[Dataset records]

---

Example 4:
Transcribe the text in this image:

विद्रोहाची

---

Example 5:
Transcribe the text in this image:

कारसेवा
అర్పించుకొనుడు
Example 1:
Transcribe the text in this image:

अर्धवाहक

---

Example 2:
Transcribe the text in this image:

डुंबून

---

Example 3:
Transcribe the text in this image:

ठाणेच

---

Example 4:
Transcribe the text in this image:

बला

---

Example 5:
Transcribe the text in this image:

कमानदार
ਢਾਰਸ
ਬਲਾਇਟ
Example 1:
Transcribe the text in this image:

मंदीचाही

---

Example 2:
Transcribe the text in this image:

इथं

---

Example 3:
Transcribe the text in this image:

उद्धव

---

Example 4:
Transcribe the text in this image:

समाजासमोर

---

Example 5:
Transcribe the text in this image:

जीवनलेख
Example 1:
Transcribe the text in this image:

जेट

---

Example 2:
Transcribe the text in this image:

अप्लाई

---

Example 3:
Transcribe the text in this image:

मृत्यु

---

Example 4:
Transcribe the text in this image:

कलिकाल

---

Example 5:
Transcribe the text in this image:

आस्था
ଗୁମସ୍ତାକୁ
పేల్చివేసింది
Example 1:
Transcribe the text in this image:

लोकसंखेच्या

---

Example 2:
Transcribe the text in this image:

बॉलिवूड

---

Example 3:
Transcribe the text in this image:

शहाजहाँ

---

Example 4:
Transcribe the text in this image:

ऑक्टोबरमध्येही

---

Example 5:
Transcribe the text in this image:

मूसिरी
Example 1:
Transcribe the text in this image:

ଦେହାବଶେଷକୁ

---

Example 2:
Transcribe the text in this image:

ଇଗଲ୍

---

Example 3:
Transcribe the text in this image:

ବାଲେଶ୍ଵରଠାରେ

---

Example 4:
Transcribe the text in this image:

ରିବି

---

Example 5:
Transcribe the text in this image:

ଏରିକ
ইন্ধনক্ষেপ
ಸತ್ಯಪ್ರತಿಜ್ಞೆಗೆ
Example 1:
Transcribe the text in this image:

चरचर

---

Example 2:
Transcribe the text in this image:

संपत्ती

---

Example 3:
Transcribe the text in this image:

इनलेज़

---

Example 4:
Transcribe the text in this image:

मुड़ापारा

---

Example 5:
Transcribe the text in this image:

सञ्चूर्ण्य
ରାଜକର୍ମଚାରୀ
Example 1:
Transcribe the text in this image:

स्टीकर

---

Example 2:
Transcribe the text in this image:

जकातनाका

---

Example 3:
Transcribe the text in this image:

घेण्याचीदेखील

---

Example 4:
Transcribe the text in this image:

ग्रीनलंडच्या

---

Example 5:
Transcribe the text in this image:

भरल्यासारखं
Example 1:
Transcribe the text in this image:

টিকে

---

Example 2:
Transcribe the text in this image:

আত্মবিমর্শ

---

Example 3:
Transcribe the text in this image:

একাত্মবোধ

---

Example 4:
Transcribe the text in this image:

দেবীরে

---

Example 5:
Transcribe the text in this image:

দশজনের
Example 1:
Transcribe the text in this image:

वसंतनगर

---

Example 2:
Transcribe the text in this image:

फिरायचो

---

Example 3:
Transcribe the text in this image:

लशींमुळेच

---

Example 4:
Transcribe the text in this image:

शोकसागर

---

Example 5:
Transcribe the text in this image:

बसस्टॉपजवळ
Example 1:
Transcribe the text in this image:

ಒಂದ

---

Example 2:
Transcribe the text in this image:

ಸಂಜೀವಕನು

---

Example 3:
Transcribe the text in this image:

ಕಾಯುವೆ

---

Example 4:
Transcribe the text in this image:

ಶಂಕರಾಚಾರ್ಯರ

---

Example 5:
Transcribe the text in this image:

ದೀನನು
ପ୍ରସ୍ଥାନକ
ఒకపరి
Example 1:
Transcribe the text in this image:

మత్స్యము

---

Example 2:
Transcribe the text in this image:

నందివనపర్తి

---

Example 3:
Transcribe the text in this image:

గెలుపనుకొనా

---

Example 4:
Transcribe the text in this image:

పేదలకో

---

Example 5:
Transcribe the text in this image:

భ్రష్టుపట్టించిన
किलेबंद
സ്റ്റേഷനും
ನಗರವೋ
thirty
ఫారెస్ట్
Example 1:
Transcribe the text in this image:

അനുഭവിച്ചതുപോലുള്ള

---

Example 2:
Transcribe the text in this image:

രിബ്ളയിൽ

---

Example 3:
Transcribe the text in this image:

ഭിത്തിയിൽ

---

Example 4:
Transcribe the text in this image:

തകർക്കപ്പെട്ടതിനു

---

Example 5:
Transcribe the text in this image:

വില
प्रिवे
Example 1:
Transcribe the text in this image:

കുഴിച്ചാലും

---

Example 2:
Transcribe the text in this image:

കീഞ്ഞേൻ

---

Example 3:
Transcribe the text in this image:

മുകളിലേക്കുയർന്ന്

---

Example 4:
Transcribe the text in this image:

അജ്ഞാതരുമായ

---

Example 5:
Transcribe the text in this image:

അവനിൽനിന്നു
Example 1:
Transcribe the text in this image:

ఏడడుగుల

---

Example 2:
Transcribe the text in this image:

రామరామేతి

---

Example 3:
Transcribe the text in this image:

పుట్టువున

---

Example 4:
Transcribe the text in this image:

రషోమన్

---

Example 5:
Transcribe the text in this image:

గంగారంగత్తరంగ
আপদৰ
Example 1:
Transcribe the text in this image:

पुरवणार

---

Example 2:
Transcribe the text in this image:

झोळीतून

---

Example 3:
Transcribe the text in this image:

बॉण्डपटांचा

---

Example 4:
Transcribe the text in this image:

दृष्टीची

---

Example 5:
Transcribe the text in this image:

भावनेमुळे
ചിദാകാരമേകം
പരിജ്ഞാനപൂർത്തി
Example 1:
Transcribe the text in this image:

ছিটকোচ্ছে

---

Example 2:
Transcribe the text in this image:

Problem requirements. Update all the records by replacing "Transcribe" with "Write out", leaving everything else as it is.

Task answer.
---

Example 4:
Write out the text in this image:

विद्रोहाची

---

Example 5:
Write out the text in this image:

कारसेवा
అర్పించుకొనుడు
Example 1:
Write out the text in this image:

अर्धवाहक

---

Example 2:
Write out the text in this image:

डुंबून

---

Example 3:
Write out the text in this image:

ठाणेच

---

Example 4:
Write out the text in this image:

बला

---

Example 5:
Write out the text in this image:

कमानदार
ਢਾਰਸ
ਬਲਾਇਟ
Example 1:
Write out the text in this image:

मंदीचाही

---

Example 2:
Write out the text in this image:

इथं

---

Example 3:
Write out the text in this image:

उद्धव

---

Example 4:
Write out the text in this image:

समाजासमोर

---

Example 5:
Write out the text in this image:

जीवनलेख
Example 1:
Write out the text in this image:

जेट

---

Example 2:
Write out the text in this image:

अप्लाई

---

Example 3:
Write out the text in this image:

मृत्यु

---

Example 4:
Write out the text in this image:

कलिकाल

---

Example 5:
Write out the text in this image:

आस्था
ଗୁମସ୍ତାକୁ
పేల్చివేసింది
Example 1:
Write out the text in this image:

लोकसंखेच्या

---

Example 2:
Write out the text in this image:

बॉलिवूड

---

Example 3:
Write out the text in this image:

शहाजहाँ

---

Example 4:
Write out the text in this image:

ऑक्टोबरमध्येही

---

Example 5:
Write out the text in this image:

मूसिरी
Example 1:
Write out the text in this image:

ଦେହାବଶେଷକୁ

---

Example 2:
Write out the text in this image:

ଇଗଲ୍

---

Example 3:
Write out the text in this image:

ବାଲେଶ୍ଵରଠାରେ

---

Example 4:
Write out the text in this image:

ରିବି

---

Example 5:
Write out the text in this image:

ଏରିକ
ইন্ধনক্ষেপ
ಸತ್ಯಪ್ರತಿಜ್ಞೆಗೆ
Example 1:
Write out the text in this image:

चरचर

---

Example 2:
Write out the text in this image:

संपत्ती

---

Example 3:
Write out the text in this image:

इनलेज़

---

Example 4:
Write out the text in this image:

मुड़ापारा

---

Example 5:
Write out the text in this image:

सञ्चूर्ण्य
ରାଜକର୍ମଚାରୀ
Example 1:
Write out the text in this image:

स्टीकर

---

Example 2:
Write out the text in this image:

जकातनाका

---

Example 3:
Write out the text in this image:

घेण्याचीदेखील

---

Example 4:
Write out the text in this image:

ग्रीनलंडच्या

---

Example 5:
Write out the text in this image:

भरल्यासारखं
Example 1:
Write out the text in this image:

টিকে

---

Example 2:
Write out the text in this image:

আত্মবিমর্শ

---

Example 3:
Write out the text in this image:

একাত্মবোধ

---

Example 4:
Write out the text in this image:

দেবীরে

---

Example 5:
Write out the text in this image:

দশজনের
Example 1:
Write out the text in this image:

वसंतनगर

---

Example 2:
Write out the text in this image:

फिरायचो

---

Example 3:
Write out the text in this image:

लशींमुळेच

---

Example 4:
Write out the text in this image:

शोकसागर

---

Example 5:
Write out the text in this image:

बसस्टॉपजवळ
Example 1:
Write out the text in this image:

ಒಂದ

---

Example 2:
Write out the text in this image:

ಸಂಜೀವಕನು

---

Example 3:
Write out the text in this image:

ಕಾಯುವೆ

---

Example 4:
Write out the text in this image:

ಶಂಕರಾಚಾರ್ಯರ

---

Example 5:
Write out the text in this image:

ದೀನನು
ପ୍ରସ୍ଥାନକ
ఒకపరి
Example 1:
Write out the text in this image:

మత్స్యము

---

Example 2:
Write out the text in this image:

నందివనపర్తి

---

Example 3:
Write out the text in this image:

గెలుపనుకొనా

---

Example 4:
Write out the text in this image:

పేదలకో

---

Example 5:
Write out the text in this image:

భ్రష్టుపట్టించిన
किलेबंद
സ്റ്റേഷനും
ನಗರವೋ
thirty
ఫారెస్ట్
Example 1:
Write out the text in this image:

അനുഭവിച്ചതുപോലുള്ള

---

Example 2:
Write out the text in this image:

രിബ്ളയിൽ

---

Example 3:
Write out the text in this image:

ഭിത്തിയിൽ

---

Example 4:
Write out the text in this image:

തകർക്കപ്പെട്ടതിനു

---

Example 5:
Write out the text in this image:

വില
प्रिवे
Example 1:
Write out the text in this image:

കുഴിച്ചാലും

---

Example 2:
Write out the text in this image:

കീഞ്ഞേൻ

---

Example 3:
Write out the text in this image:

മുകളിലേക്കുയർന്ന്

---

Example 4:
Write out the text in this image:

അജ്ഞാതരുമായ

---

Example 5:
Write out the text in this image:

അവനിൽനിന്നു
Example 1:
Write out the text in this image:

ఏడడుగుల

---

Example 2:
Write out the text in this image:

రామరామేతి

---

Example 3:
Write out the text in this image:

పుట్టువున

---

Example 4:
Write out the text in this image:

రషోమన్

---

Example 5:
Write out the text in this image:

గంగారంగత్తరంగ
আপদৰ
Example 1:
Write out the text in this image:

पुरवणार

---

Example 2:
Write out the text in this image:

झोळीतून

---

Example 3:
Write out the text in this image:

बॉण्डपटांचा

---

Example 4:
Write out the text in this image:

दृष्टीची

---

Example 5:
Write out the text in this image:

भावनेमुळे
ചിദാകാരമേകം
പരിജ്ഞാനപൂർത്തി
Example 1:
Write out the text in this image:

ছিটকোচ্ছে

---

Example 2:
Write out the text in this image:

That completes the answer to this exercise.